In the Geometry rollout, add a tree from the library. If it’s too large you can resize
it using the Scale property. Back in the Distribution rollout, use the Y Offset value to move the
trees to the edge of the pavements. The courtyards look too empty so let’s add
trees to them too. Clone the city grid and delete the sub-splines that create the towers
and commercial buildings. Create a new Forest Pack object and add the spline to the Areas
List. In the Geometry rollout, add one or more trees from the library then go the Distribution
rollout, select a pattern and adjust the density.
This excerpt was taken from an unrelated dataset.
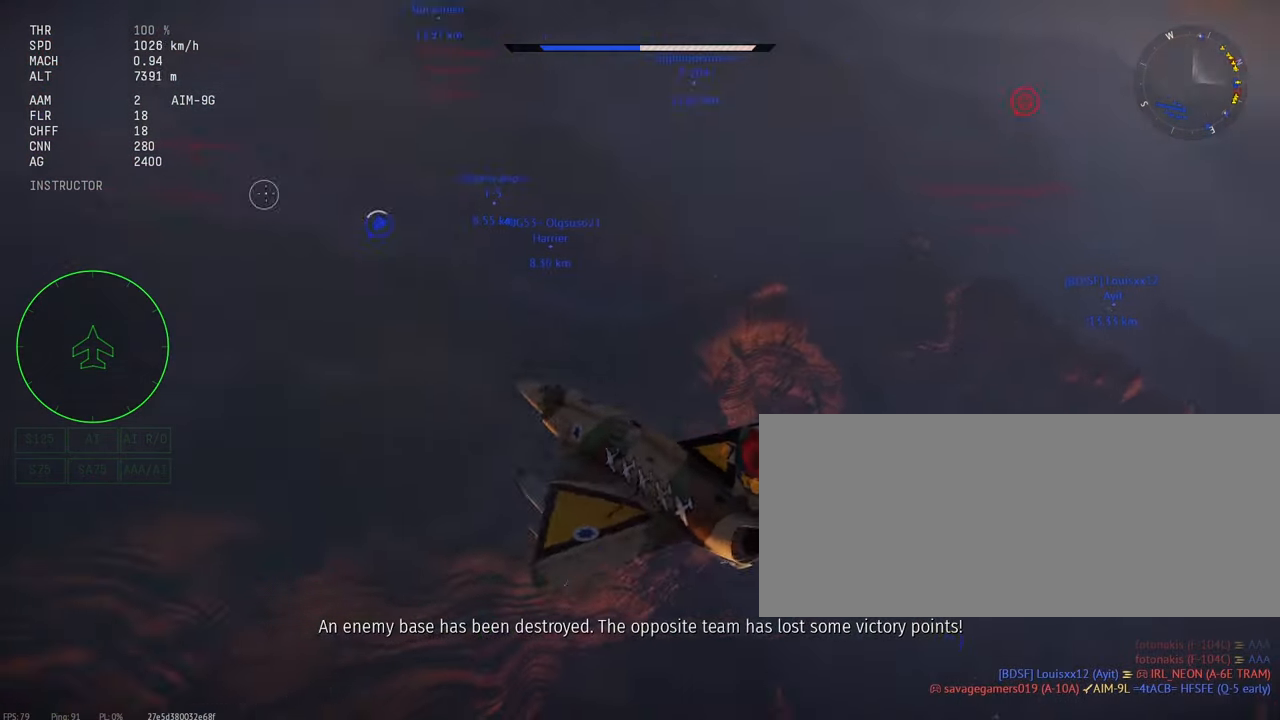
{"keys": ["c"], "mouse": [], "events": []}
For both Forest Pack objects, enable Rotation
and Scale Randomisation and Enable Limit to Visibility and Auto Assign to Active View
from the Camera rollout to optimise the scene by removing items that are not visible in
the final render. To remove the trees from the edge of the city
block where they intersect with the buildings, go to the Areas Rollout and enable Density
Falloff. Edit the Falloff graph so that it’s stepped to create a hard cut off instead of
a gradual reduction in Density. You can then increase the Include value to remove trees
from the perimeter of the city block. To reduce the size of the trees you can use the Scale
falloff settings. This time though, don’t set the Minimum scale to 0 in the falloff
graph, 30 – 40% will look more realistic. Using these tricks and techniques we have
been able to generate hundreds of buildings, thousands of trees, streets full of cars and
people and many more small details to create a convincing 3D render. Best of all, once
you’ve set this up you can easily create cities for other projects just by changing
the base spline. You could even extend this by adding more RailClone items to the streets
to create street clutter such as road signs, traffic lights, bus shelters, bins advertising
hoarding and much more. Experiment, and have fun!